Finlex-Anmerkung zur Korrektur der GDV-Schadenstatistik im Bereich D&O

Der Gesamtverband der Deutschen Versicherungswirtschaft e.V. (GDV) hat kürzlich eine Korrektur zur D&O-Schadenstatistik vorgelegt. Hier die Anmerkungen von Finlex dazu.

Hintergrund:

Der GDV hat Anfang Oktober eine Korrektur der jährlich publizierten D&O-Schadenstatistik der letzten fünf Jahre vorgenommen. Auslöser war nach eigenen Aussagen die Falschmeldung eines Mitgliedsunternehmens. Aufgefallen seien die falschen Zahlen in der Statistikabteilung des GDV bei einem Blick auf die 2021er Zahlen, die im Vergleich zu den teilweise defizitären Vorjahren eine starke Verbesserung gezeigt hätten. Den Namen des falschmeldenden Versicherers nennt der D&O-Fachkreis des GDV nicht – auch nicht auf Nachfrage.
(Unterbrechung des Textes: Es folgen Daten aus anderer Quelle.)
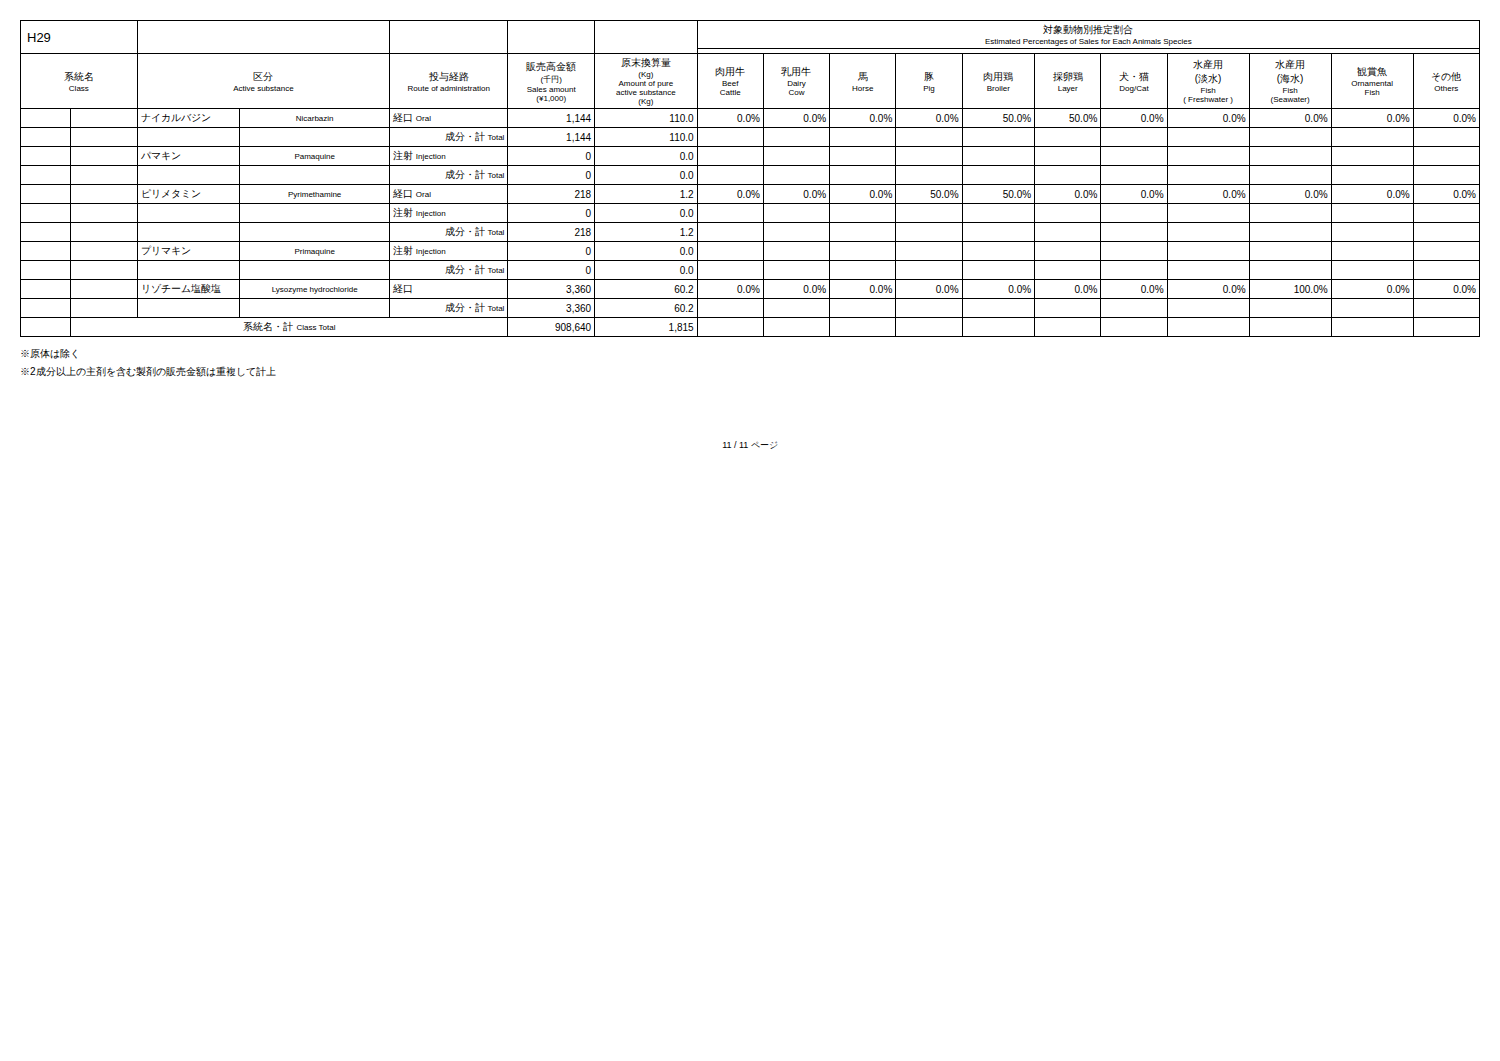| H29 | | | | | 対象動物別推定割合 Estimated Percentages of Sales for Each Animals Species |
| --- | --- | --- | --- | --- | --- |
| 系統名 Class | 区分 Active substance | 投与経路 Route of administration | 販売高金額 (千円) Sales amount (¥1,000) | 原末換算量 (Kg) Amount of pure active substance (Kg) | 肉用牛 Beef Cattle | 乳用牛 Dairy Cow | 馬 Horse | 豚 Pig | 肉用鶏 Broiler | 採卵鶏 Layer | 犬・猫 Dog/Cat | 水産用 (淡水) Fish ( Freshwater ) | 水産用 (海水) Fish (Seawater) | 観賞魚 Ornamental Fish | その他 Others |
| | | ナイカルバジン | Nicarbazin | 経口 Oral | 1,144 | 110.0 | 0.0% | 0.0% | 0.0% | 0.0% | 50.0% | 50.0% | 0.0% | 0.0% | 0.0% | 0.0% | 0.0% |
| | | | | 成分・計 Total | 1,144 | 110.0 | | | | | | | | | | | |
| | | パマキン | Pamaquine | 注射 Injection | 0 | 0.0 | | | | | | | | | | | |
| | | | | 成分・計 Total | 0 | 0.0 | | | | | | | | | | | |
| | | ピリメタミン | Pyrimethamine | 経口 Oral | 218 | 1.2 | 0.0% | 0.0% | 0.0% | 50.0% | 50.0% | 0.0% | 0.0% | 0.0% | 0.0% | 0.0% | 0.0% |
| | | | | 注射 Injection | 0 | 0.0 | | | | | | | | | | | |
| | | | | 成分・計 Total | 218 | 1.2 | | | | | | | | | | | |
| | | プリマキン | Primaquine | 注射 Injection | 0 | 0.0 | | | | | | | | | | | |
| | | | | 成分・計 Total | 0 | 0.0 | | | | | | | | | | | |
| | | リゾチーム塩酸塩 | Lysozyme hydrochloride | 経口 | 3,360 | 60.2 | 0.0% | 0.0% | 0.0% | 0.0% | 0.0% | 0.0% | 0.0% | 0.0% | 100.0% | 0.0% | 0.0% |
| | | | | 成分・計 Total | 3,360 | 60.2 | | | | | | | | | | | |
| | 系統名・計 Class Total | 908,640 | 1,815 | | | | | | | | | | | |
※原体は除く
※2成分以上の主剤を含む製剤の販売金額は重複して計上
11 / 11 ページ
Die Korrektur der Zahlen lässt vermuten, dass es sich nicht nur um Rundungsfehler handelte, sondern um einen sich kumulierenden Fehler bei der falschen Fortschreibung von Schadenzahlungen von einem in das nächste Jahr. Der GDV hat auf Nachfrage unseres Hauses – und auch gegenüber dem Versicherungsmonitor – zukünftige weitergehende Plausibilitätschecks angekündigt, mit denen solche Fehler vermieden werden sollen.

 

Analyse:

Mit der von mehreren Seiten geäußerten Idee, dass die BaFin eine weitere Aufsplittung der Sparten eines jeden Versicherers in deren Bilanz bzw. dessen Reporting fordern bzw. auferlegen könnte, gehen Experten sehr zurückhaltend um. Damit sei nicht zu rechnen. Derzeit muss kein Versicherer seine Beitragseinnahmen und Schadenaufwendungen explizit für D&O-Versicherungen ausweisen, so dass der GDV zur Erstellung der Statistiken weiterhin auf die individuelle Meldung der Zahlen durch die Versicherer angewiesen ist. Dies gilt im Übrigen auch für Cyber, eine neben D&O immer wichtiger werdende Sparte in der Industrieversicherung.

Die D&O-Zahlen finden sich in der Haftpflichtkategorie wieder. Der GDV fragt vertraulich und anonymisiert bei seinen Mitgliedsunternehmen Daten explizit zu diesen Sparten ab und publiziert die Gesamtzahlen für Deutschland. Da nicht alle Gesellschaften, die in Deutschland D&O-Geschäft anbieten, Mitgliedsunternehmen des GDV sind, sind die Zahlen nicht vollständig. Dieser Umstand ist allgemein bekannt und Finlex hat bereits in seinen Statements darauf hingewiesen. So reportet beispielsweise die AGCS – Schwester der Allianz Versicherung und einer der führenden Anbieter für D&O-Versicherungen im Industriesegment – keine Zahlen an den GDV. Auch viele große US- oder internationale Versicherer wie bspw. Berkshire Hathaway teilen ihre Zahlen nicht mit dem GDV. Diese Nichtmeldungen sorgen für Markt-Intransparenz und schaffen seit Jahren nicht gerade Vertrauen bei den Kunden.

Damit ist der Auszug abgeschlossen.